1990 Bermudian death penalty referendum

Results
| Choice | Votes | % |
| Yes | 8,536 | 79.24% |
| No | 2,237 | 20.76% |
| Valid votes | 10,773 | 99.00% |
| Invalid or blank votes | 109 | 1.00% |
| Total votes | 10,882 | 100.00% |
| Registered voters/turnout | 33,700 | 32.29% |

= 1990 Bermudian death penalty referendum =

A referendum on the death penalty for premeditated murder was held in Bermuda on 12 August 1990. The referendum was held following pressure from the United Kingdom government. The Parliament of Bermuda passed the Capital Punishment Referendum Act 1989 to provide for the referendum. Voters approved of retaining the penalty, with 79% voting in favour.

The death penalty was later abolished in December 1999 by the Parliament of Bermuda.

== History ==
As a British Overseas Territory, Bermuda had traditionally inherited British law with regards to legal punishments. The United Kingdom abolished the death penalty for murder in 1969, but retained it for the crimes of arson in royal dockyards, treason, piracy and espionage. However, this abolition did not extend to Bermuda due to them having self governance. The Parliament of Bermuda had debated abolishing it in 1979 following the hangings of Erskine Burrows and Larry Tacklyn for murdering the Governor, Sir Richard Sharples but nothing came of it. In 1989, they passed a law authorising a referendum to be held to determine if the public wished for Bermuda to retain the death penalty for premeditated murder. However, the referendum would be non-binding on the government.

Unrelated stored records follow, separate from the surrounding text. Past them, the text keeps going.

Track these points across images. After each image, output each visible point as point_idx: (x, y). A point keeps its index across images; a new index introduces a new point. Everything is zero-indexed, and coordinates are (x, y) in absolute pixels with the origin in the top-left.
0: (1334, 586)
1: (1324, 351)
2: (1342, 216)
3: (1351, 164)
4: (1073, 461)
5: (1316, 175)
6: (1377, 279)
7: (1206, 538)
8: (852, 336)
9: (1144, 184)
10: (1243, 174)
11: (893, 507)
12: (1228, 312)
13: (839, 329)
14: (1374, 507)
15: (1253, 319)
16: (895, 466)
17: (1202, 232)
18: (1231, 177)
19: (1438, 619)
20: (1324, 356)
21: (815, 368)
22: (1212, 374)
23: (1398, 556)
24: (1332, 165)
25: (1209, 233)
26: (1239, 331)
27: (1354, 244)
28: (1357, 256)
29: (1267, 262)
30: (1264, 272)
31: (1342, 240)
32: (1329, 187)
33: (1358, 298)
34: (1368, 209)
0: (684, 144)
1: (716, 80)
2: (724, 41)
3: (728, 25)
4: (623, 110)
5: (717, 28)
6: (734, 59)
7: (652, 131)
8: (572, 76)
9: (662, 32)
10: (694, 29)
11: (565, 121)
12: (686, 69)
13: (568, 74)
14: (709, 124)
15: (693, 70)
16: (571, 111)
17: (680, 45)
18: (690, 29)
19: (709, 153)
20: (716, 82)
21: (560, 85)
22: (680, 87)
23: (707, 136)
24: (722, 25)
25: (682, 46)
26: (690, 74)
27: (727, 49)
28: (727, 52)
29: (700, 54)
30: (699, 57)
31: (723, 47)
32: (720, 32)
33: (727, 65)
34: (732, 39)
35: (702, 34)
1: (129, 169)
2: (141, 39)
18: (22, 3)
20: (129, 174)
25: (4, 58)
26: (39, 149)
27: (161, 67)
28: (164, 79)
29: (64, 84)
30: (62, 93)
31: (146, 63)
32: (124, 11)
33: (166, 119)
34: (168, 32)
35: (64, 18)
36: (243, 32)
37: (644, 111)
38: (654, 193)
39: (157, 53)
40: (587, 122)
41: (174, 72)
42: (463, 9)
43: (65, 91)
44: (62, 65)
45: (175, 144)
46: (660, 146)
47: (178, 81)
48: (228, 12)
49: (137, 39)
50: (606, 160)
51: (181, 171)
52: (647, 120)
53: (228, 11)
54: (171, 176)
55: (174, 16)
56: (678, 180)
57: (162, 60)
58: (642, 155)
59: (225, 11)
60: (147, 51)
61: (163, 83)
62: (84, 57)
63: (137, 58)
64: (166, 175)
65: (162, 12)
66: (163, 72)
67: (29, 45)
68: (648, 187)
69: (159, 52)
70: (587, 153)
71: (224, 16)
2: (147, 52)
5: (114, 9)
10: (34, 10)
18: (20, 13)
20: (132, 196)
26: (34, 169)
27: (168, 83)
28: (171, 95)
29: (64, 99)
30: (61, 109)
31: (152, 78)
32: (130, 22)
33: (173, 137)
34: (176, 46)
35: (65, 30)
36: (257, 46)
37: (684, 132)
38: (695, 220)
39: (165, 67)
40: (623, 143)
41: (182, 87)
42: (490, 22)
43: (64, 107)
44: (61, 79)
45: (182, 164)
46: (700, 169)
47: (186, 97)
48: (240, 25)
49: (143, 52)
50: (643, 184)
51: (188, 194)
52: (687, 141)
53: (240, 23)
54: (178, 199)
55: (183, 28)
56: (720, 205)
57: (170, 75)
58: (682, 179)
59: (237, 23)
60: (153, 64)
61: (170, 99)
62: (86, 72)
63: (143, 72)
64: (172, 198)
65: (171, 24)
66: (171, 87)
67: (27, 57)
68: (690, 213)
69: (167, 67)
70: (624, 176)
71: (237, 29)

== Results and aftermath ==
The referendum was the first ever called in Bermuda. The voters were asked if they supported or opposed retention of the death penalty. 79% of Bermudans who voted, voted in favour of retaining the death penalty. However, participation was low with only around 32% of the eligible electorate turning out to vote.

The death penalty for murder was abolished in 1991 in all other British Dependent Territories in the Caribbean due to the Caribbean Territories (Abolition of Death Penalty for Murder) Order 1991, though this did not extend to Bermuda. By 1997, a majority of Bermudian MPs had indicated they were against the death penalty. In December 1999, the Parliament of Bermuda voted to abolish the death penalty for any offence, effective from 1 January 2000.